作家、山口瞳(1926-1995、東京生まれ)の文章にしばしば登場するのが「鰹の中落ちの煮つけ」である。
山口瞳は行きつけの東京都国立市、国立駅前の『繁寿司』で土産にもらうのも「中落ち」だし、銀座の『鉢巻岡田』で食べるのも「中落ち」である。
「鉢巻岡田の鰹の中落ちを食べなければ(私にとっての)夏が来ない」
小説家以前にコピーライターだった山口瞳らしい文章だが、正直そう思っていたのだと思っている。
また『繁寿司』でもらった中落ちは自宅で奥様が料理していたことなどから、本当にこの素朴な料理が好きだったのだと思う。
昭和が人生と重なる山口瞳にとってカツオは夏

今や年間を通して魚屋の店頭にあるカツオだが、1990年代以前は黒潮を北上するカツオが市場の主流だった。

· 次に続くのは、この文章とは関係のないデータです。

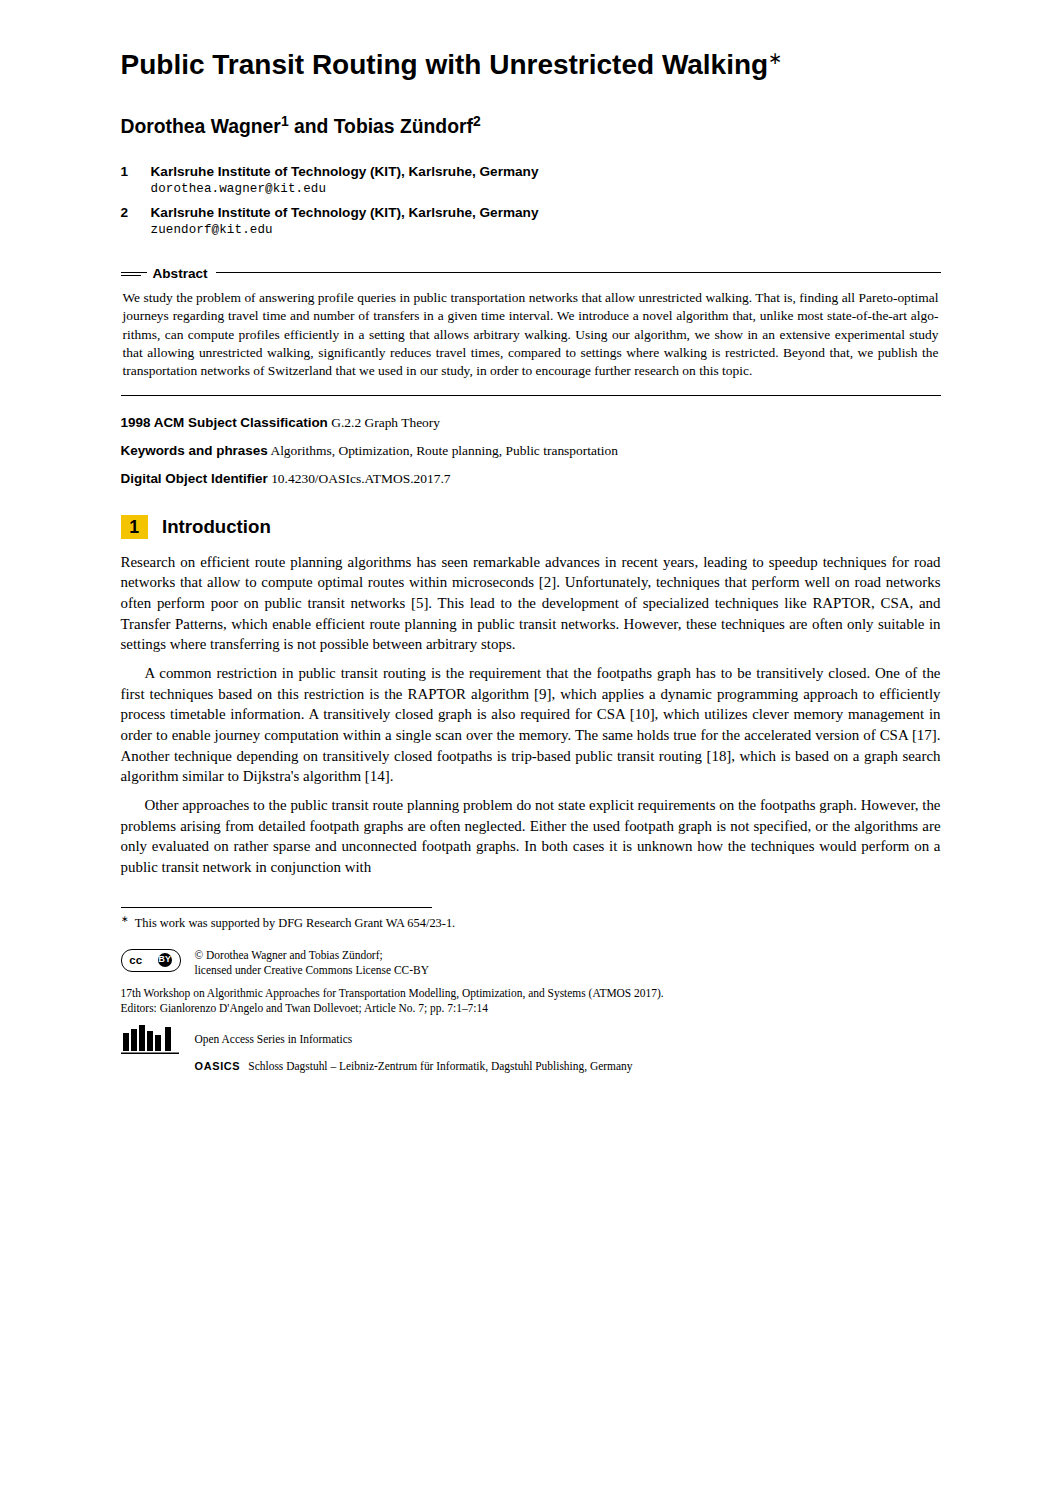Public Transit Routing with Unrestricted Walking∗
Dorothea Wagner1 and Tobias Zündorf2
1 Karlsruhe Institute of Technology (KIT), Karlsruhe, Germany dorothea.wagner@kit.edu
2 Karlsruhe Institute of Technology (KIT), Karlsruhe, Germany zuendorf@kit.edu
Abstract
We study the problem of answering profile queries in public transportation networks that allow unrestricted walking. That is, finding all Pareto-optimal journeys regarding travel time and number of transfers in a given time interval. We introduce a novel algorithm that, unlike most state-of-the-art algorithms, can compute profiles efficiently in a setting that allows arbitrary walking. Using our algorithm, we show in an extensive experimental study that allowing unrestricted walking, significantly reduces travel times, compared to settings where walking is restricted. Beyond that, we publish the transportation networks of Switzerland that we used in our study, in order to encourage further research on this topic.
1998 ACM Subject Classification G.2.2 Graph Theory
Keywords and phrases Algorithms, Optimization, Route planning, Public transportation
Digital Object Identifier 10.4230/OASIcs.ATMOS.2017.7
1 Introduction
Research on efficient route planning algorithms has seen remarkable advances in recent years, leading to speedup techniques for road networks that allow to compute optimal routes within microseconds [2]. Unfortunately, techniques that perform well on road networks often perform poor on public transit networks [5]. This lead to the development of specialized techniques like RAPTOR, CSA, and Transfer Patterns, which enable efficient route planning in public transit networks. However, these techniques are often only suitable in settings where transferring is not possible between arbitrary stops.
A common restriction in public transit routing is the requirement that the footpaths graph has to be transitively closed. One of the first techniques based on this restriction is the RAPTOR algorithm [9], which applies a dynamic programming approach to efficiently process timetable information. A transitively closed graph is also required for CSA [10], which utilizes clever memory management in order to enable journey computation within a single scan over the memory. The same holds true for the accelerated version of CSA [17]. Another technique depending on transitively closed footpaths is trip-based public transit routing [18], which is based on a graph search algorithm similar to Dijkstra's algorithm [14].
Other approaches to the public transit route planning problem do not state explicit requirements on the footpaths graph. However, the problems arising from detailed footpath graphs are often neglected. Either the used footpath graph is not specified, or the algorithms are only evaluated on rather sparse and unconnected footpath graphs. In both cases it is unknown how the techniques would perform on a public transit network in conjunction with
∗ This work was supported by DFG Research Grant WA 654/23-1.
cc BY
© Dorothea Wagner and Tobias Zündorf;
licensed under Creative Commons License CC-BY
17th Workshop on Algorithmic Approaches for Transportation Modelling, Optimization, and Systems (ATMOS 2017).
Editors: Gianlorenzo D'Angelo and Twan Dollevoet; Article No. 7; pp. 7:1–7:14
Open Access Series in Informatics
OASICS Schloss Dagstuhl – Leibniz-Zentrum für Informatik, Dagstuhl Publishing, Germany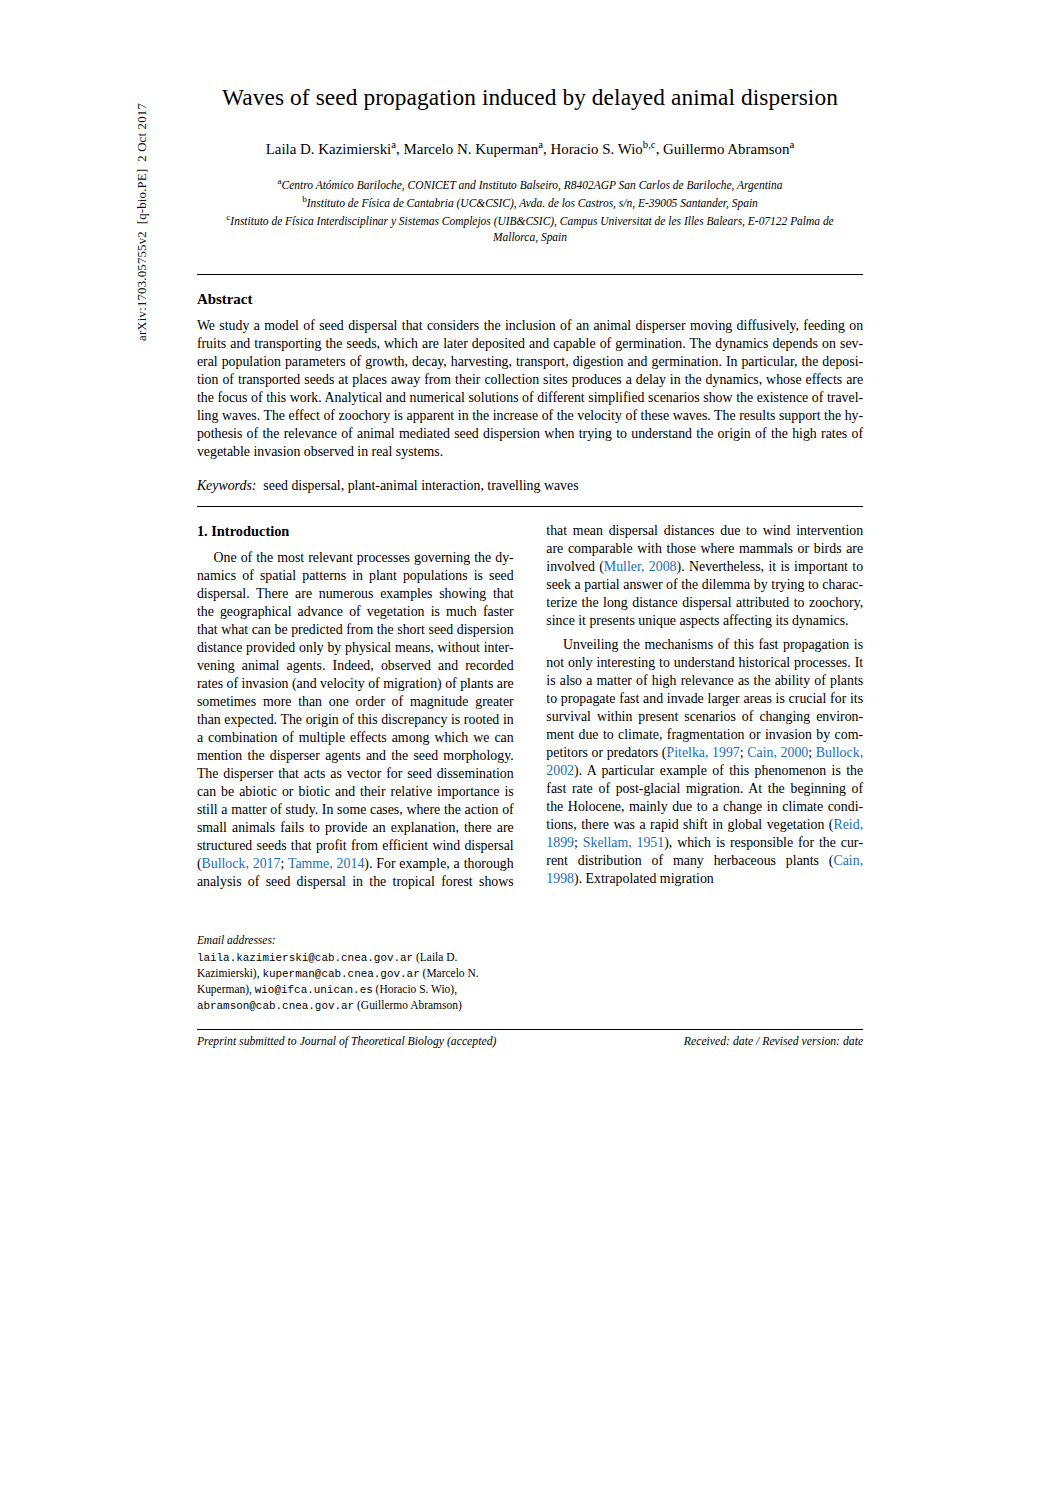arXiv:1703.05755v2 [q-bio.PE] 2 Oct 2017
Waves of seed propagation induced by delayed animal dispersion
Laila D. Kazimierskia, Marcelo N. Kupermana, Horacio S. Wiob,c, Guillermo Abramsona
aCentro Atómico Bariloche, CONICET and Instituto Balseiro, R8402AGP San Carlos de Bariloche, Argentina
bInstituto de Física de Cantabria (UC&CSIC), Avda. de los Castros, s/n, E-39005 Santander, Spain
cInstituto de Física Interdisciplinar y Sistemas Complejos (UIB&CSIC), Campus Universitat de les Illes Balears, E-07122 Palma de Mallorca, Spain
Abstract
We study a model of seed dispersal that considers the inclusion of an animal disperser moving diffusively, feeding on fruits and transporting the seeds, which are later deposited and capable of germination. The dynamics depends on several population parameters of growth, decay, harvesting, transport, digestion and germination. In particular, the deposition of transported seeds at places away from their collection sites produces a delay in the dynamics, whose effects are the focus of this work. Analytical and numerical solutions of different simplified scenarios show the existence of travelling waves. The effect of zoochory is apparent in the increase of the velocity of these waves. The results support the hypothesis of the relevance of animal mediated seed dispersion when trying to understand the origin of the high rates of vegetable invasion observed in real systems.
Keywords: seed dispersal, plant-animal interaction, travelling waves
1. Introduction
One of the most relevant processes governing the dynamics of spatial patterns in plant populations is seed dispersal. There are numerous examples showing that the geographical advance of vegetation is much faster that what can be predicted from the short seed dispersion distance provided only by physical means, without intervening animal agents. Indeed, observed and recorded rates of invasion (and velocity of migration) of plants are sometimes more than one order of magnitude greater than expected. The origin of this discrepancy is rooted in a combination of multiple effects among which we can mention the disperser agents and the seed morphology. The disperser that acts as vector for seed dissemination can be abiotic or biotic and their relative importance is still a matter of study. In some cases, where the action of small animals fails to provide an explanation, there are structured seeds that profit from efficient wind dispersal (Bullock, 2017; Tamme, 2014). For example, a thorough analysis of seed dispersal in the tropical forest shows that mean dispersal distances due to wind intervention are comparable with those where mammals or birds are involved (Muller, 2008). Nevertheless, it is important to seek a partial answer of the dilemma by trying to characterize the long distance dispersal attributed to zoochory, since it presents unique aspects affecting its dynamics.
Unveiling the mechanisms of this fast propagation is not only interesting to understand historical processes. It is also a matter of high relevance as the ability of plants to propagate fast and invade larger areas is crucial for its survival within present scenarios of changing environment due to climate, fragmentation or invasion by competitors or predators (Pitelka, 1997; Cain, 2000; Bullock, 2002). A particular example of this phenomenon is the fast rate of post-glacial migration. At the beginning of the Holocene, mainly due to a change in climate conditions, there was a rapid shift in global vegetation (Reid, 1899; Skellam, 1951), which is responsible for the current distribution of many herbaceous plants (Cain, 1998). Extrapolated migration
Email addresses:
laila.kazimierski@cab.cnea.gov.ar (Laila D. Kazimierski), kuperman@cab.cnea.gov.ar (Marcelo N. Kuperman), wio@ifca.unican.es (Horacio S. Wio), abramson@cab.cnea.gov.ar (Guillermo Abramson)
Preprint submitted to Journal of Theoretical Biology (accepted)
Received: date / Revised version: date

当時築地では、カツオは晩春(旧暦の3)になると入荷が増えてはいたが、夏(旧暦の4月)にならないとさほど多くは並んでいなかった。
このときの春のカツオは宮崎県産、静岡県御前崎産が多かったが、なぜだろう。いまだに謎である。
とにもかくにも、人生がそのまま昭和にはまり込む、山口瞳の世代にとってカツオは夏の魚そのものだったのだ。

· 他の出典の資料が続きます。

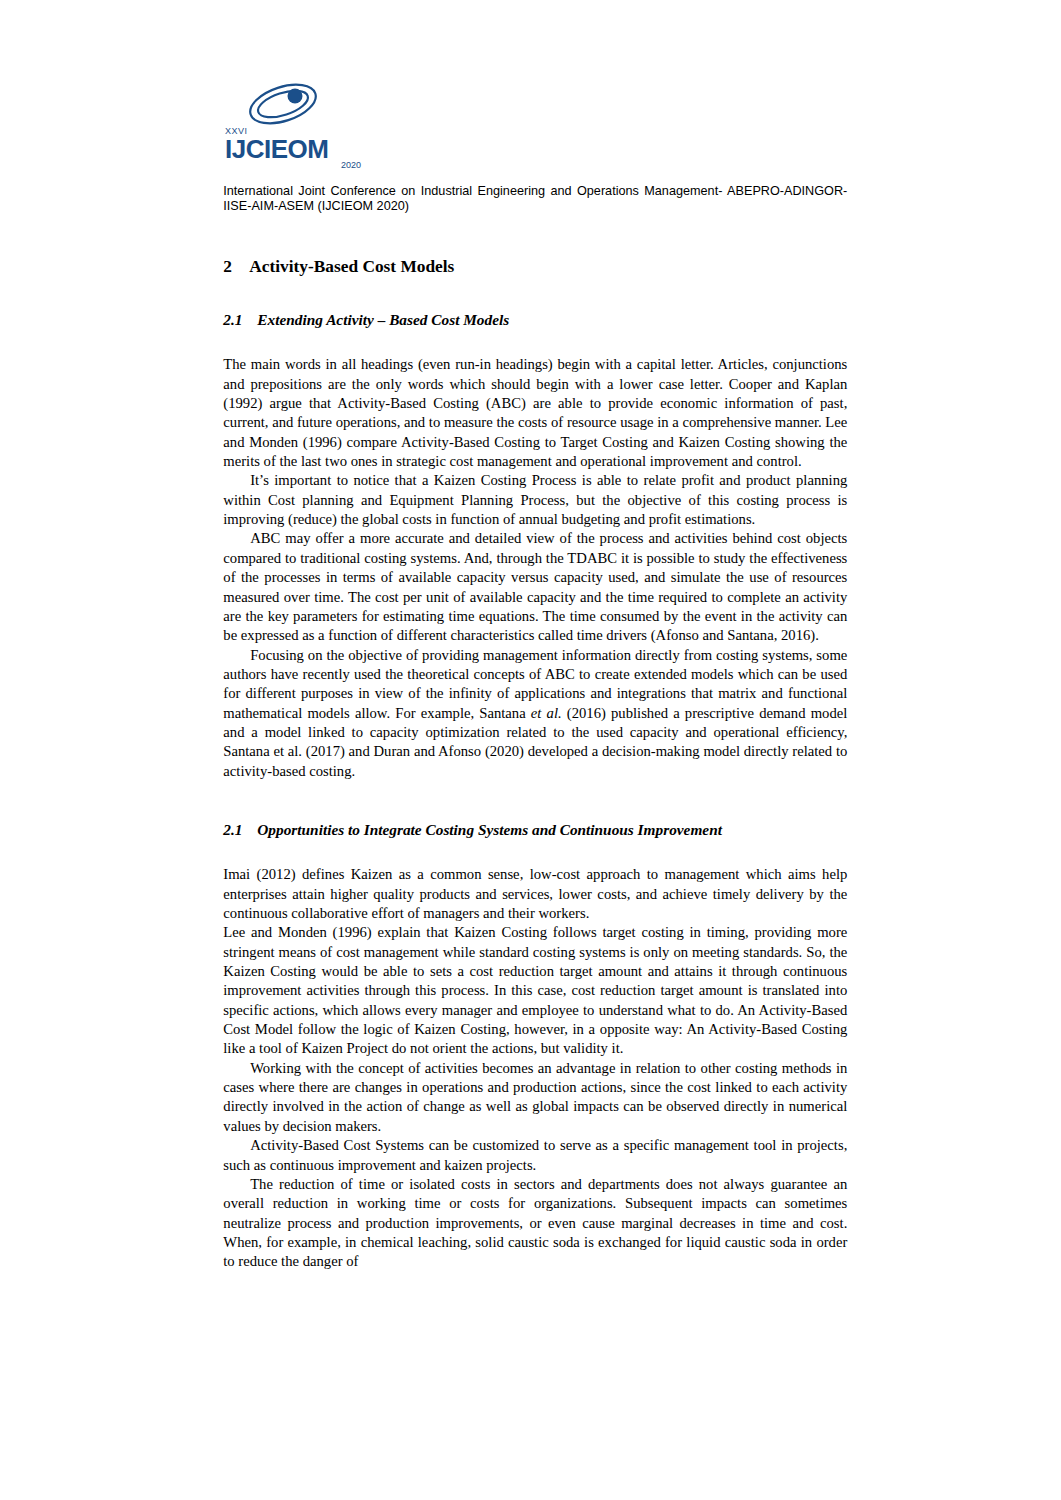XXVI IJCIEOM 2020
International Joint Conference on Industrial Engineering and Operations Management- ABEPRO-ADINGOR-IISE-AIM-ASEM (IJCIEOM 2020)
2 Activity-Based Cost Models
2.1 Extending Activity – Based Cost Models
The main words in all headings (even run-in headings) begin with a capital letter. Articles, conjunctions and prepositions are the only words which should begin with a lower case letter. Cooper and Kaplan (1992) argue that Activity-Based Costing (ABC) are able to provide economic information of past, current, and future operations, and to measure the costs of resource usage in a comprehensive manner. Lee and Monden (1996) compare Activity-Based Costing to Target Costing and Kaizen Costing showing the merits of the last two ones in strategic cost management and operational improvement and control.
It’s important to notice that a Kaizen Costing Process is able to relate profit and product planning within Cost planning and Equipment Planning Process, but the objective of this costing process is improving (reduce) the global costs in function of annual budgeting and profit estimations.
ABC may offer a more accurate and detailed view of the process and activities behind cost objects compared to traditional costing systems. And, through the TDABC it is possible to study the effectiveness of the processes in terms of available capacity versus capacity used, and simulate the use of resources measured over time. The cost per unit of available capacity and the time required to complete an activity are the key parameters for estimating time equations. The time consumed by the event in the activity can be expressed as a function of different characteristics called time drivers (Afonso and Santana, 2016).
Focusing on the objective of providing management information directly from costing systems, some authors have recently used the theoretical concepts of ABC to create extended models which can be used for different purposes in view of the infinity of applications and integrations that matrix and functional mathematical models allow. For example, Santana et al. (2016) published a prescriptive demand model and a model linked to capacity optimization related to the used capacity and operational efficiency, Santana et al. (2017) and Duran and Afonso (2020) developed a decision-making model directly related to activity-based costing.
2.1 Opportunities to Integrate Costing Systems and Continuous Improvement
Imai (2012) defines Kaizen as a common sense, low-cost approach to management which aims help enterprises attain higher quality products and services, lower costs, and achieve timely delivery by the continuous collaborative effort of managers and their workers.
Lee and Monden (1996) explain that Kaizen Costing follows target costing in timing, providing more stringent means of cost management while standard costing systems is only on meeting standards. So, the Kaizen Costing would be able to sets a cost reduction target amount and attains it through continuous improvement activities through this process. In this case, cost reduction target amount is translated into specific actions, which allows every manager and employee to understand what to do. An Activity-Based Cost Model follow the logic of Kaizen Costing, however, in a opposite way: An Activity-Based Costing like a tool of Kaizen Project do not orient the actions, but validity it.
Working with the concept of activities becomes an advantage in relation to other costing methods in cases where there are changes in operations and production actions, since the cost linked to each activity directly involved in the action of change as well as global impacts can be observed directly in numerical values by decision makers.
Activity-Based Cost Systems can be customized to serve as a specific management tool in projects, such as continuous improvement and kaizen projects.
The reduction of time or isolated costs in sectors and departments does not always guarantee an overall reduction in working time or costs for organizations. Subsequent impacts can sometimes neutralize process and production improvements, or even cause marginal decreases in time and cost. When, for example, in chemical leaching, solid caustic soda is exchanged for liquid caustic soda in order to reduce the danger of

ちなみに『繁寿司』、『鉢巻岡田』、『文蔵』など山口瞳の行きつけの店は、どれも外見も中も実に地味であるが、料理はうまかった。
『文蔵』など近ければ通いたいくらい魅力的な店であったのだ。
山の中の商店街育ちなので「鰹の中落ち」がわからなかった

中学生の時に同級生に言われたことが気になって、『少年サンデー』を買ったそのついでに、どきどきしながら初めて『週刊新潮』を立ち読みしたのだ。ただ、そこには同級生の言うような、性を思わせる文章はなかった。

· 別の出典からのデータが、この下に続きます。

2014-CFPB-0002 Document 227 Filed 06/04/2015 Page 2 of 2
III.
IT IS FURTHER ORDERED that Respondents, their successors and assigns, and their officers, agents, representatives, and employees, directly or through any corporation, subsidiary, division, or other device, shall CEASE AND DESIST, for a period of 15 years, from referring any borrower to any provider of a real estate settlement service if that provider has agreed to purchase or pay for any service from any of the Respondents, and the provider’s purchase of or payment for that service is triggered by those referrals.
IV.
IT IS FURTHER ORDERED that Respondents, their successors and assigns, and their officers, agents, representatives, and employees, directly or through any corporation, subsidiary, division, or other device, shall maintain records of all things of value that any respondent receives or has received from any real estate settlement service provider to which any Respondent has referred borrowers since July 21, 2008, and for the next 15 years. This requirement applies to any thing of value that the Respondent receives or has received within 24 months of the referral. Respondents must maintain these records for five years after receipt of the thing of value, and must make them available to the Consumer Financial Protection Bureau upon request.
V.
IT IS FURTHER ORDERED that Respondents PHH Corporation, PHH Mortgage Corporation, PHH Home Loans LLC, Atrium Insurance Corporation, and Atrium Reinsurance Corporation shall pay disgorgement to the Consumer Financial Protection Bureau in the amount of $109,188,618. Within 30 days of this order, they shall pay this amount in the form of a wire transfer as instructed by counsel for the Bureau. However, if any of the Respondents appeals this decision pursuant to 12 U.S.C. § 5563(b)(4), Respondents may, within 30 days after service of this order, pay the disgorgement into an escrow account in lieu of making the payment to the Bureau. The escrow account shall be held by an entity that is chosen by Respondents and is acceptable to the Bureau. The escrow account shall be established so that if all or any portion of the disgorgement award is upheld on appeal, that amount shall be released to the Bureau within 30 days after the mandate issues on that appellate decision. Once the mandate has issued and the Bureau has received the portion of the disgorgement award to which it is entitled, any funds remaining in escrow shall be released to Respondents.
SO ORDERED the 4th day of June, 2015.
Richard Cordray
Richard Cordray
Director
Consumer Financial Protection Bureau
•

徳島県美馬郡貞光町(現つるぎ町)の商店街、商売屋の子供だったので、『少年サンデー』は買い物をしてくれるお得意さんの店、本屋で買えと言われていた。ただ、そちらはお姉さんが店番をしていて立ち読みできなかった。
わざわざ遠い『国金書店』に鞍替えをして、『少年サンデー』を買い、そして『週刊新潮』の立ち読みを始めた。
ちなみに当時、『週刊新潮』はテレビコマーシャルもあり、谷内六郎の表紙絵で人気があった。
目的は山口瞳の見開きエッセイ、「男性自身」である。典型的な落ちこぼれであったが、文章を読むのは好きだった。それだけが取り得だったかも知れない。「男性自身」の文章にいきなり心をわしづかみにされた。
余計な話だが、『少年サンデー』をやめて、こちらは明らかに性に目覚めて発刊まもない『少年ジャンプ』にした。それがいつの間にか、『少年ジャンプ』を諦めて『週刊新潮』を買いはじめた。本屋にとっても変な中学生だったと思う。
ちなみに漫画はお好み焼き屋でも読めたが『週刊新潮』は立ち読みか、買わないと読めなかった。
この初買いの『週刊新潮』は数年前まで持っていたはずだ。